We must not let future generations down by bequeathing them a legacy of a society that is divided, a national debt that will break their backs, an educational system that churns out parrots and a society that wallows in self-pity and snivels in mortification at the first sign of a problem.

I hope we’ll see more of this kind of thinking.

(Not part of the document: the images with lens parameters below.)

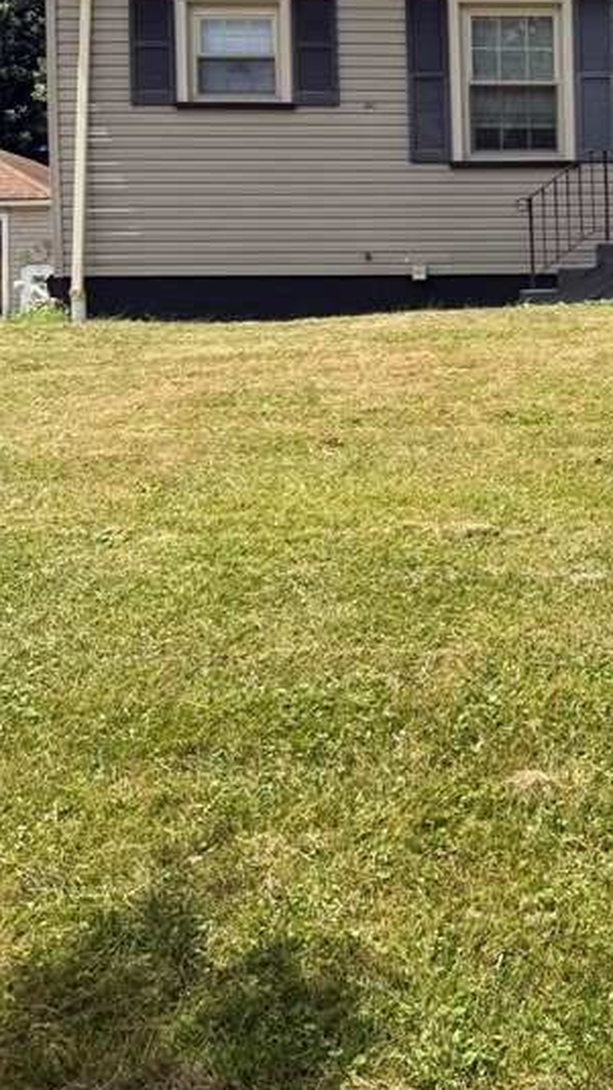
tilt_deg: -1.3
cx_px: 715
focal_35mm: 50
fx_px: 1445
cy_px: 363
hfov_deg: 22.3
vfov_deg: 40.8
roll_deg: +0.4
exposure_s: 1/3145
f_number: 1.78
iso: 80
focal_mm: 6.76
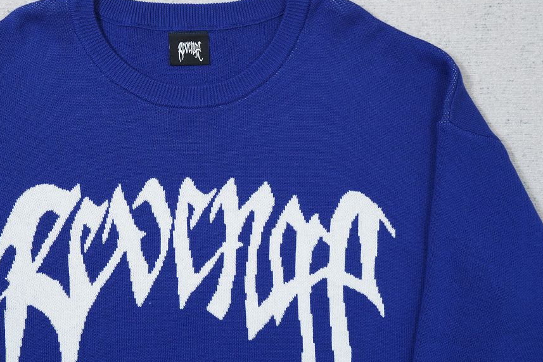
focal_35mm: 49
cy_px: 125
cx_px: 193
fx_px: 739
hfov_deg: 40.0
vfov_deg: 27.4
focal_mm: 35
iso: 1600
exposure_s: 1/100
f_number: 10
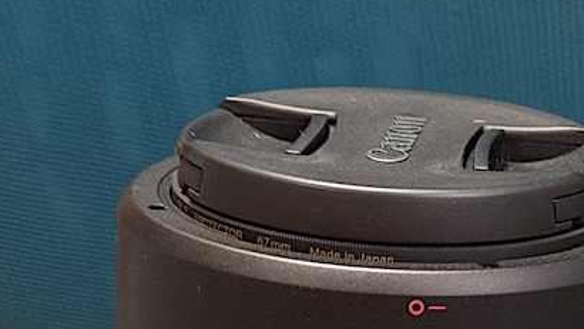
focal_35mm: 153
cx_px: 823
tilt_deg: -22.9
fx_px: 2370
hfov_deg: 13.4
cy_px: 540
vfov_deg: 7.7
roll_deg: -0.6
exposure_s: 1/20
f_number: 1.78
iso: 640
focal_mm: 6.76
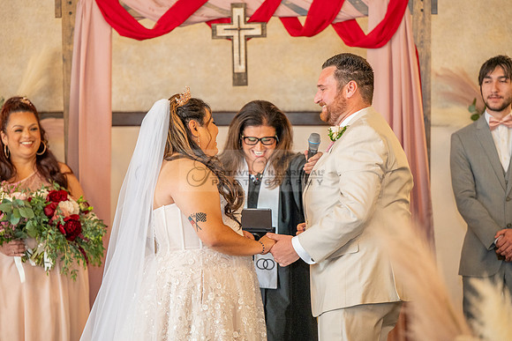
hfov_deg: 18.6
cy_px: 170
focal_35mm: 110
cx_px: 256
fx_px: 1565
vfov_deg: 12.5
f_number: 2.8
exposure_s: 1/125
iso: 1600
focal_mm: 110
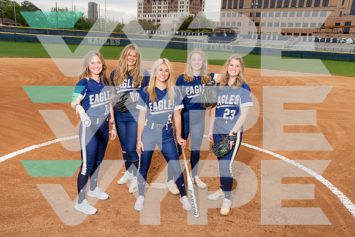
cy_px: 118
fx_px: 296
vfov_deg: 43.6
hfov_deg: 61.9
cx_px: 178
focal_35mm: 30
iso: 160
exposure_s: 1/250
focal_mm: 30
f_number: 8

HERE’S AN INTERESTING PIECE IN THE SPECTATOR about Britain and Europe:

The question has to be asked, ‘Why does the UK have to pay the costs of the CAP [Common Agricultural Policy] and suffer the indignities of the CFP [Common Fisheries Policy] in order to be associated with a group of nations which are both economically unsuccessful and will take a diminishing share of its exports over the next few decades?’ It cannot be because Britain wants to participate in a common European defence and foreign policy, as the diplomatic shambles of recent weeks has discredited that option; it cannot be because Britain wants to abandon its currency and introduce the euro, as opinion polls show a decisive majority in favour of keeping the pound; and it cannot be because Britain wants to be absorbed into a European political superstate, as European federalism has been and remains unpopular at all levels.

The message has to be that — putting sentiment and treaty obligations to one side — the case for continued British membership of the EU is weaker today than it has ever been.

I wonder how many people in Britain are thinking this way now.

MORE BAD NEWS FOR CHIRAC:

DEBLIN, Poland — Poland on Friday signed a deal to buy 48 U.S.-made F-16 jet fighters for $3.5 billion, the biggest defense contract by a former Soviet bloc country since the end of the Cold War.

The Polish government announced last December that it had chosen the U.S. government-backed offer over two rival European offers — the Swedish-British Gripen jet and the French-made Mirage 2000.

I’m sure that Chirac’s nasty cracks about New Europe weren’t the only reason, but I’m also sure that they didn’t help.

LOOTED IRAQI ANTIQUITIES are already showing up — in Paris. Go figure.